LinkedIn will become an Adwords-style market for prospecting
This final prediction comes from some rumors that I heard from people working out in Silicon Valley near the headquarters. It seems kind of crazy but makes complete sense.
Prediction 6: LinkedIn's paid messenger products will begin to function like an Adwords-style bidding marketplace for decision-makers. The higher profile the person, the higher the cost to get a message in front of them.
From what I have heard, LinkedIn will start to sell "guaranteed placements at the top of someone's inbox." Your bid can get the top spot on top of anyone's inbox messages, but your bid will be determined by the competition for getting in front of that person.
Trying to get in front of the CMO of a Fortune 500? Expect to pay a lot.
Trying to get in front of solo practitioners with little competition? Clicks won't be as high.
It's a crazy concept, but it's basically a Google Adwords market for people...
This one I am probably least certain about in my predictions, but I anticipate some form or fashion of this type of model to emerge in the coming years as they evolve their paid messenger products.
LinkedIn will become a more expensive channel to use, so the bottom of the market will drop out
My final prediction ties all of this together.
When LinkedIn rolls out better-paid messenger products, it will be expensive.
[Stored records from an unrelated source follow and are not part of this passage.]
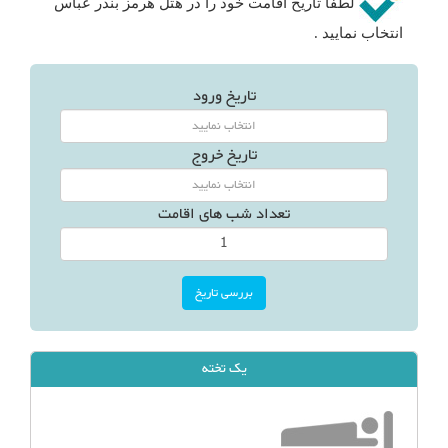
لطفا تاریخ اقامت خود را در هتل هرمز بندر عباس
انتخاب نمایید .
تاریخ ورود
تاریخ خروج
تعداد شب های اقامت
یک تخته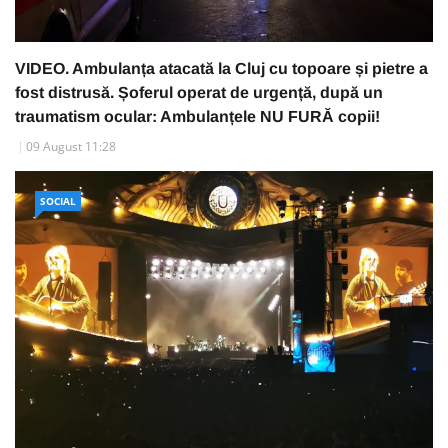
VIDEO. Ambulanța atacată la Cluj cu topoare și pietre a
fost distrusă. Șoferul operat de urgență, după un
traumatism ocular: Ambulanțele NU FURĂ copii!
09 August 11:28
SOCIAL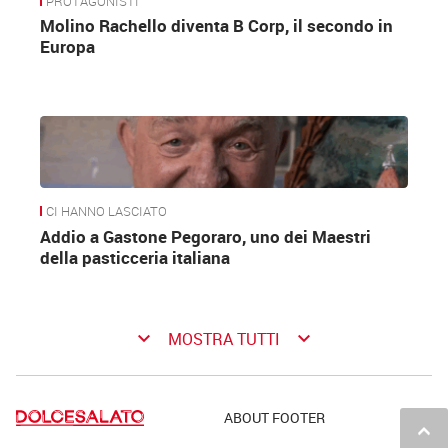
PROTAGONISTI
Molino Rachello diventa B Corp, il secondo in
Europa
CI HANNO LASCIATO
Addio a Gastone Pegoraro, uno dei Maestri
della pasticceria italiana
keyboard_arrow_down
keyboard_arrow_down
MOSTRA TUTTI
ABOUT FOOTER
keyboard_arrow_up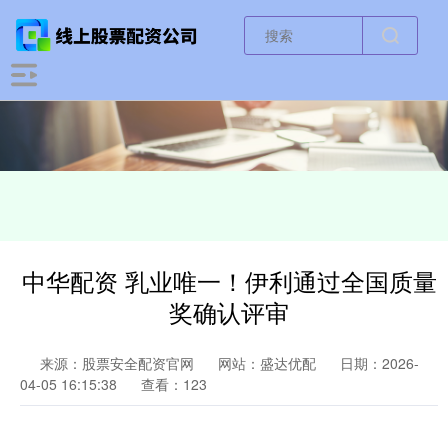
中华配资 乳业唯一！伊利通过全国质量
奖确认评审
来源：股票安全配资官网
网站：盛达优配
日期：2026-
04-05 16:15:38
查看：123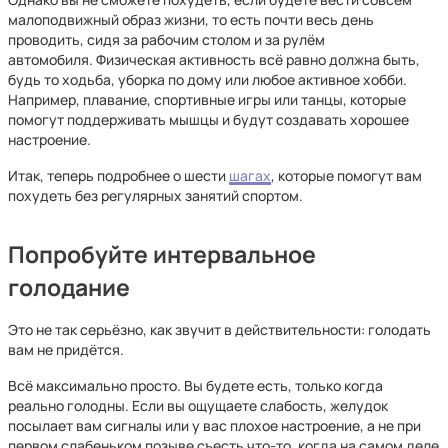
малоподвижный образ жизни, то есть почти весь день
проводить, сидя за рабочим столом и за рулём
автомобиля. Физическая активность всё равно должна быть,
будь то ходьба, уборка по дому или любое активное хобби.
Например, плавание, спортивные игры или танцы, которые
помогут поддерживать мышцы и будут создавать хорошее
настроение.
Итак, теперь подробнее о шести
шагах
, которые помогут вам
похудеть без регулярных занятий спортом.
Попробуйте интервальное
голодание
Это не так серьёзно, как звучит в действительности: голодать
вам не придётся.
Всё максимально просто. Вы будете есть, только когда
реально голодны. Если вы ощущаете слабость, желудок
посылает вам сигналы или у вас плохое настроение, а не при
первом слабеньком позыве съесть что-то, когда на самом деле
We know that their advertising platform is already extremely expensive with an average click costing $7-10.
So I anticipate that any paid products they roll out will also be quite expensive.
My friend, AJ Wilcox at B2Linked, tells most people not to look into LinkedIn Ads unless they are willing to spend at least $3k-5k per month minimum. Otherwise, the chances of success and the ability to get any decent traffic through are just too low.
So, if LinkedIn throttles back organic outreach, and begins to charge high amounts for paid messengers... then what will happen?
Prediction 7: LinkedIn will become a more expensive channel to use, so the bottom of the market will drop out.
The bottom of the market will drop out. All of the LinkedIn providers charging $250 per month to run outreach campaigns will be wiped out. Their clients can't afford advertising budgets and management fees.
This means people will be left to do a small amount of organic outreach on LinkedIn, by hand, themselves. I anticipate that the daily throttle will eventually settle around 10-25 organic connections per day.
This will knock out a lot of the "noise" on LinkedIn, as many people who are hiring these cheap LinkedIn providers or using automation bots will no longer be relevant.
Effectiveness will improve for high-quality providers at the top of the market
Costs will rise and the bottom of the market will drop out.
This may seem scary at first, but it is actually a good thing.
Prediction 8: Effectiveness of LinkedIn, as a sales channel, will improve as costs rise.
For those who remain, and who can afford to pay LinkedIn's expensive costs, will find themselves in a LinkedIn world different than what we experience today.
There will be far less noise- Far less crappy spammers who write you a novel of a sales letter.
Instead, LinkedIn will become a place where you can go and trust, and you will receive a handful of pitches per week, but not countless, non-relevant pitches from spammy robots.
As the cost increases, so will the efficacy.
So LinkedIn, as a sales channel, will not die. It will, instead, evolve.
These are just predictions
There you have it. Those are the predictions of a LinkedIn expert who spends far too much time working in and talking to people about this platform.
As I mentioned, we have run over 250+ Linkedin outreach campaigns at Lead Cookie. While running these campaigns, we have seen the platform evolve, and I have had countless conversations with key individuals in the LinkedIn ecosystem.
These are not facts. And I may be wrong about some of these, but this is what I believe is coming to the best of my knowledge.
I don't anticipate many of these changes to come fast, but over the next few years, I do see these rolling out over time.